_Written task_: Reproduce all of the data below with every occurrence of "Cap-Vert" substituted by "Cabo Verde", leaving everything else unchanged and omitting the pictures.

BEGIN Records supplied

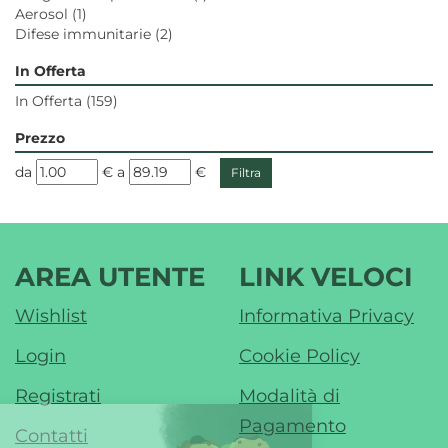
Aerosol
(1)
Difese immunitarie
(2)
In Offerta
In Offerta
(159)
Prezzo
filtra
filtra
da
€
a
€
da
a
AREA UTENTE
LINK VELOCI
Wishlist
Informativa Privacy
Login
Cookie Policy
Registrati
Modalità di
Pagamento
Contatti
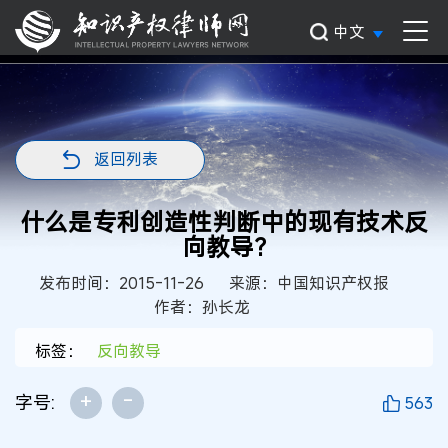
中文
返回列表
什么是专利创造性判断中的现有技术反
向教导?
发布时间：2015-11-26
来源：中国知识产权报
作者：孙长龙
标签：
反向教导
+
-
字号:
563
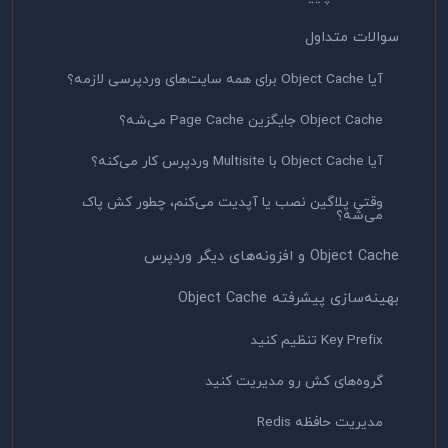
سوالات متداول
آیا Object Cache برای همه سایت‌های وردپرسی لازمه؟
Object Cache جایگزین Page Cache می‌شه؟
آیا Object Cache با Multisite وردپرس کار می‌کنه؟
وقتی پلاگین نصب یا آپدیت می‌کنم، چطور کش پاک
می‌شه؟
Object Cache و افزونه‌های دیگر وردپرس
بهینه‌سازی پیشرفته Object Cache
Key Prefix تنظیم کنید
گروه‌های کش رو مدیریت کنید
مدیریت حافظه Redis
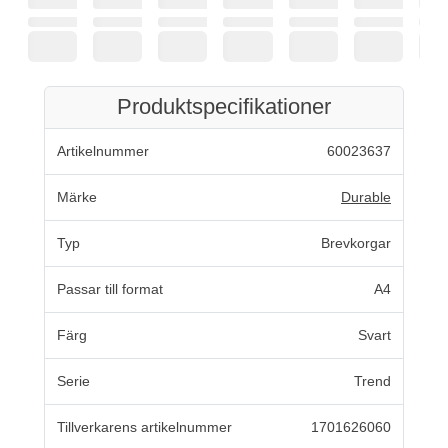
Produktspecifikationer
Artikelnummer
60023637
Märke
Durable
Typ
Brevkorgar
Passar till format
A4
Färg
Svart
Serie
Trend
Tillverkarens artikelnummer
1701626060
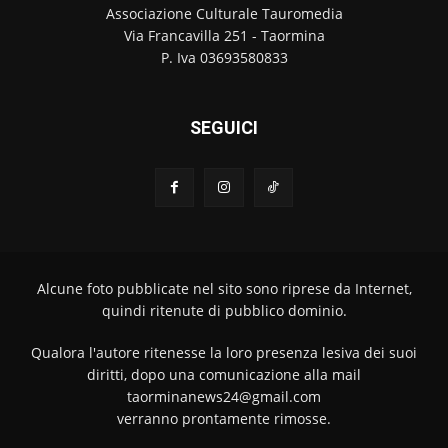
Associazione Culturale Tauromedia
Via Francavilla 251 - Taormina
P. Iva 03693580833
SEGUICI
Alcune foto pubblicate nel sito sono riprese da Internet,
quindi ritenute di pubblico dominio.
Qualora l'autore ritenesse la loro presenza lesiva dei suoi
diritti, dopo una comunicazione alla mail
taorminanews24@gmail.com
verranno prontamente rimosse.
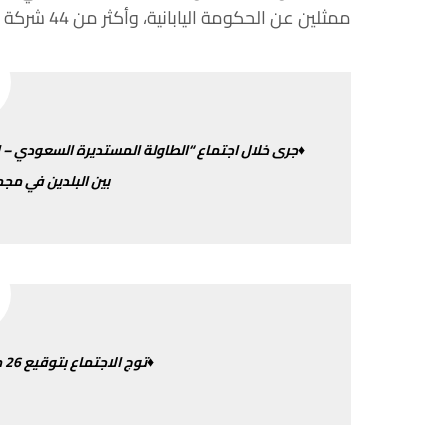
ممثلين
عن
الحكومة
اليابانية،
وأكثر
من
44
شركة
♦جرى
خلال
اجتماع
“
الطاولة
المستديرة
السعودي
–
ا
بين
البلدين
في
مجم
♦توج
الاجتماع
بتوقيع
26
م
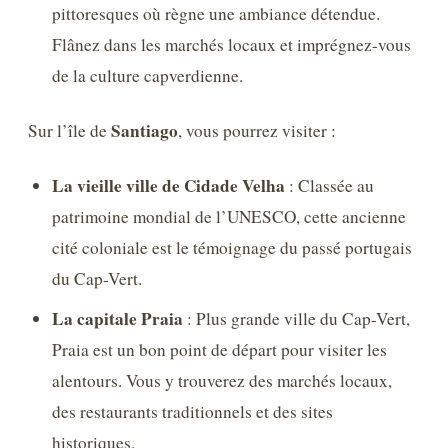
pittoresques où règne une ambiance détendue.
Flânez dans les marchés locaux et imprégnez-vous
de la culture capverdienne.
Santiago
Sur l’île de
, vous pourrez visiter :
La vieille ville de Cidade Velha
: Classée au
patrimoine mondial de l’UNESCO, cette ancienne
cité coloniale est le témoignage du passé portugais
du Cap-Vert.
La capitale Praia
: Plus grande ville du Cap-Vert,
Praia est un bon point de départ pour visiter les
alentours. Vous y trouverez des marchés locaux,
des restaurants traditionnels et des sites
historiques.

END Records supplied

_Response area_:
Aerosol
(1)
Difese immunitarie
(2)
In Offerta
In Offerta
(159)
Prezzo
filtra
filtra
da
€
a
€
da
a
AREA UTENTE
LINK VELOCI
Wishlist
Informativa Privacy
Login
Cookie Policy
Registrati
Modalità di
Pagamento
Contatti
中文
返回列表
什么是专利创造性判断中的现有技术反
向教导?
发布时间：2015-11-26
来源：中国知识产权报
作者：孙长龙
标签：
反向教导
+
-
字号:
563
سوالات متداول
آیا Object Cache برای همه سایت‌های وردپرسی لازمه؟
Object Cache جایگزین Page Cache می‌شه؟
آیا Object Cache با Multisite وردپرس کار می‌کنه؟
وقتی پلاگین نصب یا آپدیت می‌کنم، چطور کش پاک
می‌شه؟
Object Cache و افزونه‌های دیگر وردپرس
بهینه‌سازی پیشرفته Object Cache
Key Prefix تنظیم کنید
گروه‌های کش رو مدیریت کنید
مدیریت حافظه Redis
Produktspecifikationer
Artikelnummer
60023637
Märke
Durable
Typ
Brevkorgar
Passar till format
A4
Färg
Svart
Serie
Trend
Tillverkarens artikelnummer
1701626060
Associazione Culturale Tauromedia
Via Francavilla 251 - Taormina
P. Iva 03693580833
SEGUICI
Alcune foto pubblicate nel sito sono riprese da Internet,
quindi ritenute di pubblico dominio.
Qualora l'autore ritenesse la loro presenza lesiva dei suoi
diritti, dopo una comunicazione alla mail
taorminanews24@gmail.com
verranno prontamente rimosse.
ممثلين
عن
الحكومة
اليابانية،
وأكثر
من
44
شركة
♦جرى
خلال
اجتماع
“
الطاولة
المستديرة
السعودي
–
ا
بين
البلدين
في
مجم
♦توج
الاجتماع
بتوقيع
26
م
pittoresques où règne une ambiance détendue.
Flânez dans les marchés locaux et imprégnez-vous
de la culture capverdienne.
Santiago
Sur l’île de
, vous pourrez visiter :
La vieille ville de Cidade Velha
: Classée au
patrimoine mondial de l’UNESCO, cette ancienne
cité coloniale est le témoignage du passé portugais
du Cabo Verde.
La capitale Praia
: Plus grande ville du Cabo Verde,
Praia est un bon point de départ pour visiter les
alentours. Vous y trouverez des marchés locaux,
des restaurants traditionnels et des sites
historiques.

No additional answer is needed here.